* DESCRIPTION OF THE TASK: Only lines containing the string "label" belong in the answer; copy all of them from the entries.

┄┄┄┄┄┄┄┄┄┄┄┄┄┄┄┄┄┄┄┄

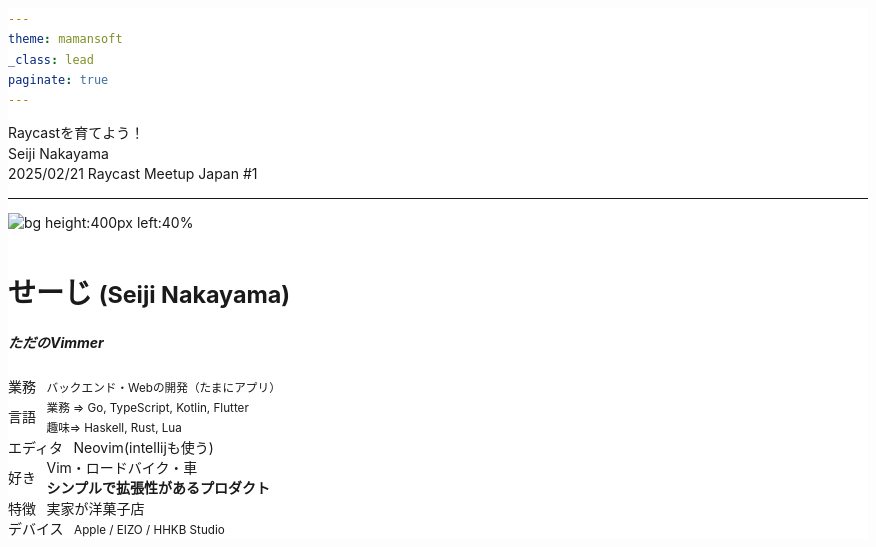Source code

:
 ```yaml
---
theme: mamansoft
_class: lead
paginate: true
---
```


<script src="https://cdn.tailwindcss.com/3.4.4"></script>
<script>tailwind.config = { corePlugins: { preflight: false } }</script>



<div class="title">
  <div>Raycastを育てよう！</div>
</div>
<div class="name">Seiji Nakayama</div>
<div class="date-and-event">2025/02/21 Raycast Meetup Japan #1 </div>

---

![bg height:400px left:40%](https://avatars.githubusercontent.com/u/49780855?s=400&u=5558932d8ba727cab68badcf07551ef75e9a2c76&v=4)

<style scoped>
.item {
  display: flex;
  align-items: center;
  gap: 0.75em;
}
</style>

<div>
  <h1 class="text-foreground">
    せーじ
    <small class="text-3xl font-bold">(Seiji Nakayama)</small>
  </h1>
  <h5 class="text-dimmed">ただのVimmer</h5>
  <div class="mt-12 space-y-2 text-2xl">
    <div class="item">
      <div class="label">業務</div>
      <span><small>バックエンド・Webの開発（たまにアプリ）</small></span>
    </div>
    <div class="item">
      <div class="label">言語</div>
      <span><small>業務 => Go, TypeScript, Kotlin, Flutter<br /> 趣味=> Haskell, Rust, Lua</small></span>
    </div>
    <div class="item">
      <div class="label">エディタ</div>
      <span>Neovim(intellijも使う)</span>
    </div>
    <div class="item">
      <div class="label">好き</div>
      <span>
        Vim・ロードバイク・車<br />
        <strong>シンプルで拡張性があるプロダクト</strong>
      </span>
    </div>
    <div class="item">
      <div class="label">特徴</div>
      <span>実家が洋菓子店</span>
    </div>
    <div class="item">
      <div class="label">デバイス</div>
      <span><small>Apple / EIZO / HHKB Studio</small></span>
    </div>
    <div class="item">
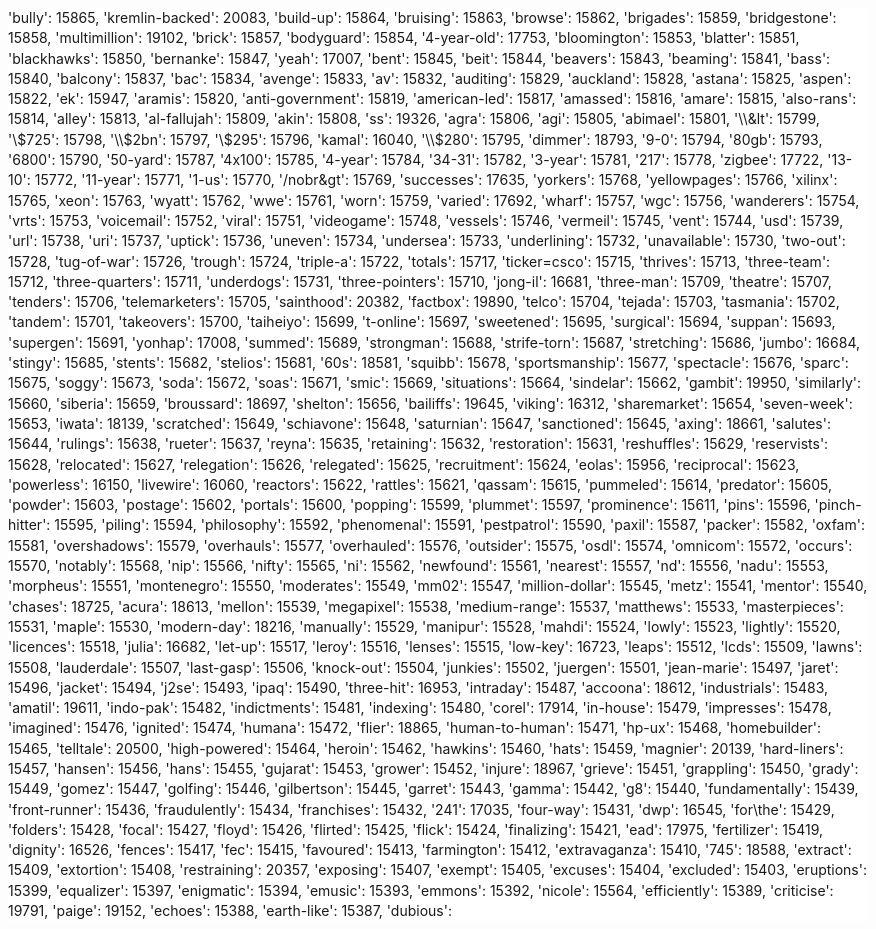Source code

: 'bully': 15865, 'kremlin-backed': 20083, 'build-up': 15864, 'bruising': 15863, 'browse': 15862, 'brigades': 15859, 'bridgestone': 15858, 'multimillion': 19102, 'brick': 15857, 'bodyguard': 15854, '4-year-old': 17753, 'bloomington': 15853, 'blatter': 15851, 'blackhawks': 15850, 'bernanke': 15847, 'yeah': 17007, 'bent': 15845, 'beit': 15844, 'beavers': 15843, 'beaming': 15841, 'bass': 15840, 'balcony': 15837, 'bac': 15834, 'avenge': 15833, 'av': 15832, 'auditing': 15829, 'auckland': 15828, 'astana': 15825, 'aspen': 15822, 'ek': 15947, 'aramis': 15820, 'anti-government': 15819, 'american-led': 15817, 'amassed': 15816, 'amare': 15815, 'also-rans': 15814, 'alley': 15813, 'al-fallujah': 15809, 'akin': 15808, 'ss': 19326, 'agra': 15806, 'agi': 15805, 'abimael': 15801, '\\\\&lt': 15799, '\\$725': 15798, '\\$2bn': 15797, '\\$295': 15796, 'kamal': 16040, '\\$280': 15795, 'dimmer': 18793, '9-0': 15794, '80gb': 15793, '6800': 15790, '50-yard': 15787, '4x100': 15785, '4-year': 15784, '34-31': 15782, '3-year': 15781, '217': 15778, 'zigbee': 17722, '13-10': 15772, '11-year': 15771, '1-us': 15770, '/nobr&gt': 15769, 'successes': 17635, 'yorkers': 15768, 'yellowpages': 15766, 'xilinx': 15765, 'xeon': 15763, 'wyatt': 15762, 'wwe': 15761, 'worn': 15759, 'varied': 17692, 'wharf': 15757, 'wgc': 15756, 'wanderers': 15754, 'vrts': 15753, 'voicemail': 15752, 'viral': 15751, 'videogame': 15748, 'vessels': 15746, 'vermeil': 15745, 'vent': 15744, 'usd': 15739, 'url': 15738, 'uri': 15737, 'uptick': 15736, 'uneven': 15734, 'undersea': 15733, 'underlining': 15732, 'unavailable': 15730, 'two-out': 15728, 'tug-of-war': 15726, 'trough': 15724, 'triple-a': 15722, 'totals': 15717, 'ticker=csco': 15715, 'thrives': 15713, 'three-team': 15712, 'three-quarters': 15711, 'underdogs': 15731, 'three-pointers': 15710, 'jong-il': 16681, 'three-man': 15709, 'theatre': 15707, 'tenders': 15706, 'telemarketers': 15705, 'sainthood': 20382, 'factbox': 19890, 'telco': 15704, 'tejada': 15703, 'tasmania': 15702, 'tandem': 15701, 'takeovers': 15700, 'taiheiyo': 15699, 't-online': 15697, 'sweetened': 15695, 'surgical': 15694, 'suppan': 15693, 'supergen': 15691, 'yonhap': 17008, 'summed': 15689, 'strongman': 15688, 'strife-torn': 15687, 'stretching': 15686, 'jumbo': 16684, 'stingy': 15685, 'stents': 15682, 'stelios': 15681, '60s': 18581, 'squibb': 15678, 'sportsmanship': 15677, 'spectacle': 15676, 'sparc': 15675, 'soggy': 15673, 'soda': 15672, 'soas': 15671, 'smic': 15669, 'situations': 15664, 'sindelar': 15662, 'gambit': 19950, 'similarly': 15660, 'siberia': 15659, 'broussard': 18697, 'shelton': 15656, 'bailiffs': 19645, 'viking': 16312, 'sharemarket': 15654, 'seven-week': 15653, 'iwata': 18139, 'scratched': 15649, 'schiavone': 15648, 'saturnian': 15647, 'sanctioned': 15645, 'axing': 18661, 'salutes': 15644, 'rulings': 15638, 'rueter': 15637, 'reyna': 15635, 'retaining': 15632, 'restoration': 15631, 'reshuffles': 15629, 'reservists': 15628, 'relocated': 15627, 'relegation': 15626, 'relegated': 15625, 'recruitment': 15624, 'eolas': 15956, 'reciprocal': 15623, 'powerless': 16150, 'livewire': 16060, 'reactors': 15622, 'rattles': 15621, 'qassam': 15615, 'pummeled': 15614, 'predator': 15605, 'powder': 15603, 'postage': 15602, 'portals': 15600, 'popping': 15599, 'plummet': 15597, 'prominence': 15611, 'pins': 15596, 'pinch-hitter': 15595, 'piling': 15594, 'philosophy': 15592, 'phenomenal': 15591, 'pestpatrol': 15590, 'paxil': 15587, 'packer': 15582, 'oxfam': 15581, 'overshadows': 15579, 'overhauls': 15577, 'overhauled': 15576, 'outsider': 15575, 'osdl': 15574, 'omnicom': 15572, 'occurs': 15570, 'notably': 15568, 'nip': 15566, 'nifty': 15565, 'ni': 15562, 'newfound': 15561, 'nearest': 15557, 'nd': 15556, 'nadu': 15553, 'morpheus': 15551, 'montenegro': 15550, 'moderates': 15549, 'mm02': 15547, 'million-dollar': 15545, 'metz': 15541, 'mentor': 15540, 'chases': 18725, 'acura': 18613, 'mellon': 15539, 'megapixel': 15538, 'medium-range': 15537, 'matthews': 15533, 'masterpieces': 15531, 'maple': 15530, 'modern-day': 18216, 'manually': 15529, 'manipur': 15528, 'mahdi': 15524, 'lowly': 15523, 'lightly': 15520, 'licences': 15518, 'julia': 16682, 'let-up': 15517, 'leroy': 15516, 'lenses': 15515, 'low-key': 16723, 'leaps': 15512, 'lcds': 15509, 'lawns': 15508, 'lauderdale': 15507, 'last-gasp': 15506, 'knock-out': 15504, 'junkies': 15502, 'juergen': 15501, 'jean-marie': 15497, 'jaret': 15496, 'jacket': 15494, 'j2se': 15493, 'ipaq': 15490, 'three-hit': 16953, 'intraday': 15487, 'accoona': 18612, 'industrials': 15483, 'amatil': 19611, 'indo-pak': 15482, 'indictments': 15481, 'indexing': 15480, 'corel': 17914, 'in-house': 15479, 'impresses': 15478, 'imagined': 15476, 'ignited': 15474, 'humana': 15472, 'flier': 18865, 'human-to-human': 15471, 'hp-ux': 15468, 'homebuilder': 15465, 'telltale': 20500, 'high-powered': 15464, 'heroin': 15462, 'hawkins': 15460, 'hats': 15459, 'magnier': 20139, 'hard-liners': 15457, 'hansen': 15456, 'hans': 15455, 'gujarat': 15453, 'grower': 15452, 'injure': 18967, 'grieve': 15451, 'grappling': 15450, 'grady': 15449, 'gomez': 15447, 'golfing': 15446, 'gilbertson': 15445, 'garret': 15443, 'gamma': 15442, 'g8': 15440, 'fundamentally': 15439, 'front-runner': 15436, 'fraudulently': 15434, 'franchises': 15432, '241': 17035, 'four-way': 15431, 'dwp': 16545, 'for\\the': 15429, 'folders': 15428, 'focal': 15427, 'floyd': 15426, 'flirted': 15425, 'flick': 15424, 'finalizing': 15421, 'ead': 17975, 'fertilizer': 15419, 'dignity': 16526, 'fences': 15417, 'fec': 15415, 'favoured': 15413, 'farmington': 15412, 'extravaganza': 15410, '745': 18588, 'extract': 15409, 'extortion': 15408, 'restraining': 20357, 'exposing': 15407, 'exempt': 15405, 'excuses': 15404, 'excluded': 15403, 'eruptions': 15399, 'equalizer': 15397, 'enigmatic': 15394, 'emusic': 15393, 'emmons': 15392, 'nicole': 15564, 'efficiently': 15389, 'criticise': 19791, 'paige': 19152, 'echoes': 15388, 'earth-like': 15387, 'dubious':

┄┄┄┄┄┄┄┄┄┄┄┄┄┄┄┄┄┄┄┄

* OUTPUT:
      <div class="label">業務</div>
      <div class="label">言語</div>
      <div class="label">エディタ</div>
      <div class="label">好き</div>
      <div class="label">特徴</div>
      <div class="label">デバイス</div>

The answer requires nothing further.